Task description -
Nothing in the records may be altered; repeat them exactly.

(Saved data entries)
———
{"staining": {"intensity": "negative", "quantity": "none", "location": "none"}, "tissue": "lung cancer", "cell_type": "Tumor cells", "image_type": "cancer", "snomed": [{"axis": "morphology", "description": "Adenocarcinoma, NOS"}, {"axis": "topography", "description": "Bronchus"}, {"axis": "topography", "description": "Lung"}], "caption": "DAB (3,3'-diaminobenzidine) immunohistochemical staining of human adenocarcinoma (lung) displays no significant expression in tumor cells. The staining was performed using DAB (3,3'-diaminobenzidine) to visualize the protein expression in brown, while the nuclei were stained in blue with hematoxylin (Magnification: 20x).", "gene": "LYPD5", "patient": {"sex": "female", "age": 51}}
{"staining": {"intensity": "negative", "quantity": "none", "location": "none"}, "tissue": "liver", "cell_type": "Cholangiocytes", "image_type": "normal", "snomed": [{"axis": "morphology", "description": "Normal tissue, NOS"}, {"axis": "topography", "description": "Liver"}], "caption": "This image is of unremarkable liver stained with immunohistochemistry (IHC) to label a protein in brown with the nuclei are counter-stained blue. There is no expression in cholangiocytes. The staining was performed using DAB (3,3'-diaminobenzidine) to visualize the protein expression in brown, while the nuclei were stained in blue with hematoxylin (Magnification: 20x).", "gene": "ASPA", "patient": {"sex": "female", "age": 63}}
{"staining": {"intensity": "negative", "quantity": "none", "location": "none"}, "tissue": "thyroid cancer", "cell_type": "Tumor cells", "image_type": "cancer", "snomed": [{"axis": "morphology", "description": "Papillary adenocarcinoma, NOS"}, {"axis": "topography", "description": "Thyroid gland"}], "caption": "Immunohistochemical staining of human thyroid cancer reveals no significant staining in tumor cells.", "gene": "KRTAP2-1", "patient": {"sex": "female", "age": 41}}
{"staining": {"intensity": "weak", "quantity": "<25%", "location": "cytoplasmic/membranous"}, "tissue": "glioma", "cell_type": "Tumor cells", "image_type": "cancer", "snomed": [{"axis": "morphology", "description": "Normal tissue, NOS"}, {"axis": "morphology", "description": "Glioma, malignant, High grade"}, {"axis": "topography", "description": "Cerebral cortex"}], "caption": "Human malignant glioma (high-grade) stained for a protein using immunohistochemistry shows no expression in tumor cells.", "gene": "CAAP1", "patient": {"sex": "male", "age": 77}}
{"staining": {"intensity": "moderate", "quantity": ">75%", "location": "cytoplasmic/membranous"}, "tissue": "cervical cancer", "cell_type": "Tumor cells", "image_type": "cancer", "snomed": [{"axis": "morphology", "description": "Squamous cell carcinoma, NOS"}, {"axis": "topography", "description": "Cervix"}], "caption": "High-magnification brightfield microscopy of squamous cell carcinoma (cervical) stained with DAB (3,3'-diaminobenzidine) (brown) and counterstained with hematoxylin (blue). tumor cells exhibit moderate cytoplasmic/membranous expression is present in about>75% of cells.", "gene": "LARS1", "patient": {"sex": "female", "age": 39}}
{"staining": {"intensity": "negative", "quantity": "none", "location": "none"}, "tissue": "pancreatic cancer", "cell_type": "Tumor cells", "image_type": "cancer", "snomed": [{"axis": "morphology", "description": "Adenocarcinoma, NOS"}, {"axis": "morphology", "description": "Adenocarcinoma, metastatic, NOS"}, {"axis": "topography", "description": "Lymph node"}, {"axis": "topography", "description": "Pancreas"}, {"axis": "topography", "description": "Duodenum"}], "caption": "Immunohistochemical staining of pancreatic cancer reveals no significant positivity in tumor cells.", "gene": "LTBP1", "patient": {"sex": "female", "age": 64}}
———
Answer to the problem -
{"staining": {"intensity": "negative", "quantity": "none", "location": "none"}, "tissue": "lung cancer", "cell_type": "Tumor cells", "image_type": "cancer", "snomed": [{"axis": "morphology", "description": "Adenocarcinoma, NOS"}, {"axis": "topography", "description": "Bronchus"}, {"axis": "topography", "description": "Lung"}], "caption": "DAB (3,3'-diaminobenzidine) immunohistochemical staining of human adenocarcinoma (lung) displays no significant expression in tumor cells. The staining was performed using DAB (3,3'-diaminobenzidine) to visualize the protein expression in brown, while the nuclei were stained in blue with hematoxylin (Magnification: 20x).", "gene": "LYPD5", "patient": {"sex": "female", "age": 51}}
{"staining": {"intensity": "negative", "quantity": "none", "location": "none"}, "tissue": "liver", "cell_type": "Cholangiocytes", "image_type": "normal", "snomed": [{"axis": "morphology", "description": "Normal tissue, NOS"}, {"axis": "topography", "description": "Liver"}], "caption": "This image is of unremarkable liver stained with immunohistochemistry (IHC) to label a protein in brown with the nuclei are counter-stained blue. There is no expression in cholangiocytes. The staining was performed using DAB (3,3'-diaminobenzidine) to visualize the protein expression in brown, while the nuclei were stained in blue with hematoxylin (Magnification: 20x).", "gene": "ASPA", "patient": {"sex": "female", "age": 63}}
{"staining": {"intensity": "negative", "quantity": "none", "location": "none"}, "tissue": "thyroid cancer", "cell_type": "Tumor cells", "image_type": "cancer", "snomed": [{"axis": "morphology", "description": "Papillary adenocarcinoma, NOS"}, {"axis": "topography", "description": "Thyroid gland"}], "caption": "Immunohistochemical staining of human thyroid cancer reveals no significant staining in tumor cells.", "gene": "KRTAP2-1", "patient": {"sex": "female", "age": 41}}
{"staining": {"intensity": "weak", "quantity": "<25%", "location": "cytoplasmic/membranous"}, "tissue": "glioma", "cell_type": "Tumor cells", "image_type": "cancer", "snomed": [{"axis": "morphology", "description": "Normal tissue, NOS"}, {"axis": "morphology", "description": "Glioma, malignant, High grade"}, {"axis": "topography", "description": "Cerebral cortex"}], "caption": "Human malignant glioma (high-grade) stained for a protein using immunohistochemistry shows no expression in tumor cells.", "gene": "CAAP1", "patient": {"sex": "male", "age": 77}}
{"staining": {"intensity": "moderate", "quantity": ">75%", "location": "cytoplasmic/membranous"}, "tissue": "cervical cancer", "cell_type": "Tumor cells", "image_type": "cancer", "snomed": [{"axis": "morphology", "description": "Squamous cell carcinoma, NOS"}, {"axis": "topography", "description": "Cervix"}], "caption": "High-magnification brightfield microscopy of squamous cell carcinoma (cervical) stained with DAB (3,3'-diaminobenzidine) (brown) and counterstained with hematoxylin (blue). tumor cells exhibit moderate cytoplasmic/membranous expression is present in about>75% of cells.", "gene": "LARS1", "patient": {"sex": "female", "age": 39}}
{"staining": {"intensity": "negative", "quantity": "none", "location": "none"}, "tissue": "pancreatic cancer", "cell_type": "Tumor cells", "image_type": "cancer", "snomed": [{"axis": "morphology", "description": "Adenocarcinoma, NOS"}, {"axis": "morphology", "description": "Adenocarcinoma, metastatic, NOS"}, {"axis": "topography", "description": "Lymph node"}, {"axis": "topography", "description": "Pancreas"}, {"axis": "topography", "description": "Duodenum"}], "caption": "Immunohistochemical staining of pancreatic cancer reveals no significant positivity in tumor cells.", "gene": "LTBP1", "patient": {"sex": "female", "age": 64}}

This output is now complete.